Directions for this task: Give everything from the line containing "Голынец и компания" down through the end of the records as a JSON list of strings, one string per line, with blank lines left out. Keep the pictures out of your answer.

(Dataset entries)
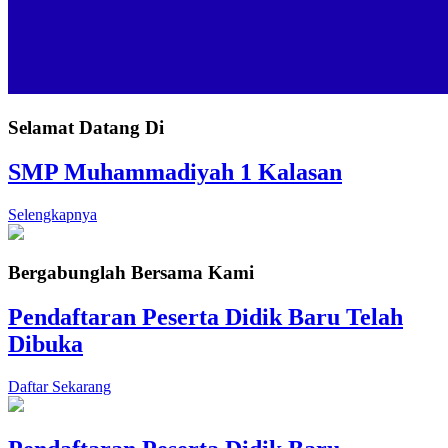
Selamat Datang Di
SMP Muhammadiyah 1 Kalasan
Selengkapnya
Bergabunglah Bersama Kami
Pendaftaran Peserta Didik Baru Telah
Dibuka
Daftar Sekarang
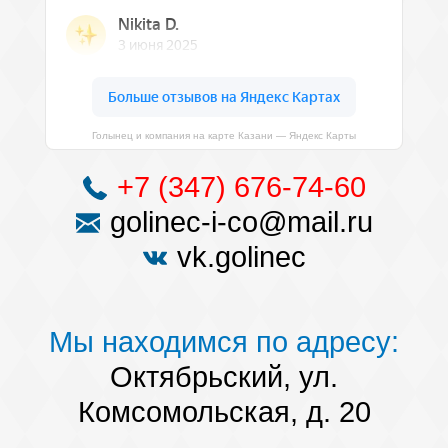
Голынец и компания на карте Казани — Яндекс Карты
+7 (347) 676-74-60
golinec-i-co@mail.ru
vk.golinec
Мы находимся по адресу:
Октябрьский, ул.
Комсомольская, д. 20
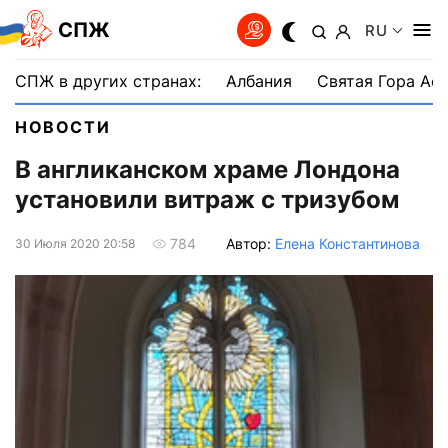
СПЖ
RU
СПЖ в других странах:
Албания
Святая Гора Аф
НОВОСТИ
В англиканском храме Лондона
установили витраж с тризубом
Автор:
Елена Константинова
784
30 Июля 2020 20:58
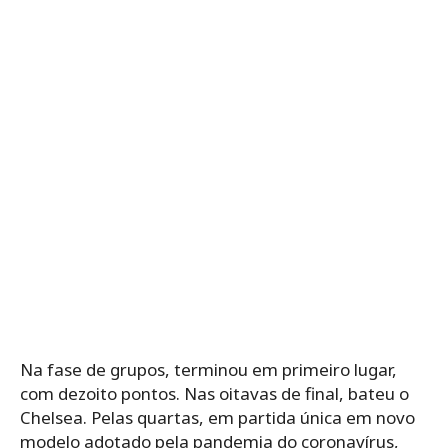
Na fase de grupos, terminou em primeiro lugar,
com dezoito pontos. Nas oitavas de final, bateu o
Chelsea. Pelas quartas, em partida única em novo
modelo adotado pela pandemia do coronavírus,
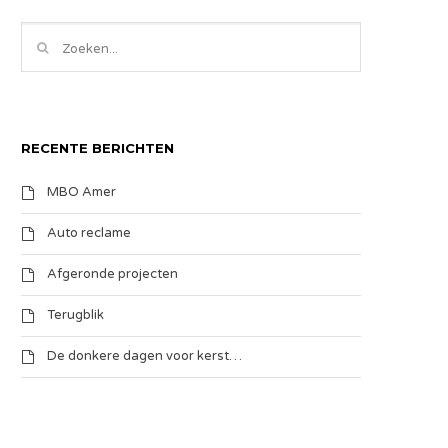
RECENTE BERICHTEN
MBO Amer
Auto reclame
Afgeronde projecten
Terugblik
De donkere dagen voor kerst…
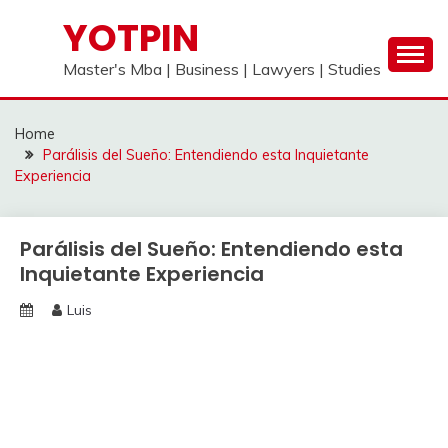
Skip
YOTPIN
to
content
Master's Mba | Business | Lawyers | Studies
Home
Parálisis del Sueño: Entendiendo esta Inquietante
Experiencia
Parálisis del Sueño: Entendiendo esta
Inquietante Experiencia
Luis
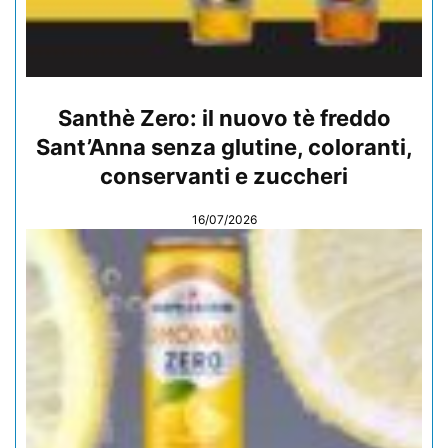
Santhè Zero: il nuovo tè freddo
Sant’Anna senza glutine, coloranti,
conservanti e zuccheri
16/07/2026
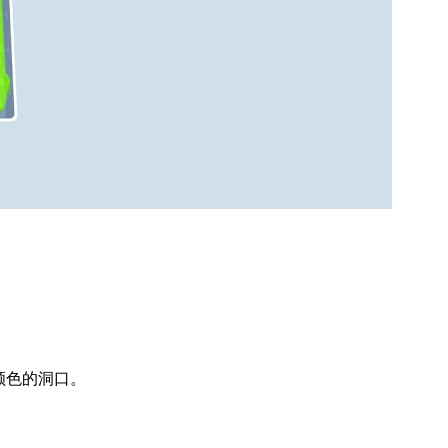
颜色的洞口。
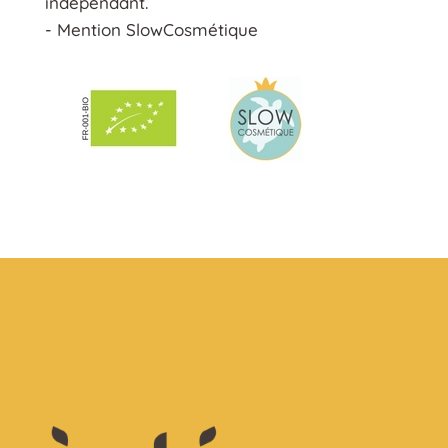
indépendant.
- Mention SlowCosmétique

Written solution:
[
  "Голынец и компания на карте Казани — Яндекс Карты",
  "+7 (347) 676-74-60",
  "golinec-i-co@mail.ru",
  "vk.golinec",
  "Мы находимся по адресу:",
  "Октябрьский, ул.",
  "Комсомольская, д. 20",
  "СПЖ",
  "RU",
  "СПЖ в других странах:",
  "Албания",
  "Святая Гора Аф",
  "НОВОСТИ",
  "В англиканском храме Лондона",
  "установили витраж с тризубом",
  "Автор:",
  "Елена Константинова",
  "784",
  "30 Июля 2020 20:58",
  "Na fase de grupos, terminou em primeiro lugar,",
  "com dezoito pontos. Nas oitavas de final, bateu o",
  "Chelsea. Pelas quartas, em partida única em novo",
  "modelo adotado pela pandemia do coronavírus,",
  "RECENTE BERICHTEN",
  "MBO Amer",
  "Auto reclame",
  "Afgeronde projecten",
  "Terugblik",
  "De donkere dagen voor kerst…",
  "Skip",
  "YOTPIN",
  "to",
  "content",
  "Master's Mba | Business | Lawyers | Studies",
  "Home",
  "Parálisis del Sueño: Entendiendo esta Inquietante",
  "Experiencia",
  "Parálisis del Sueño: Entendiendo esta",
  "Inquietante Experiencia",
  "Luis",
  "Santhè Zero: il nuovo tè freddo",
  "Sant’Anna senza glutine, coloranti,",
  "conservanti e zuccheri",
  "16/07/2026",
  "颜色的洞口。",
  "indépendant.",
  "- Mention SlowCosmétique"
]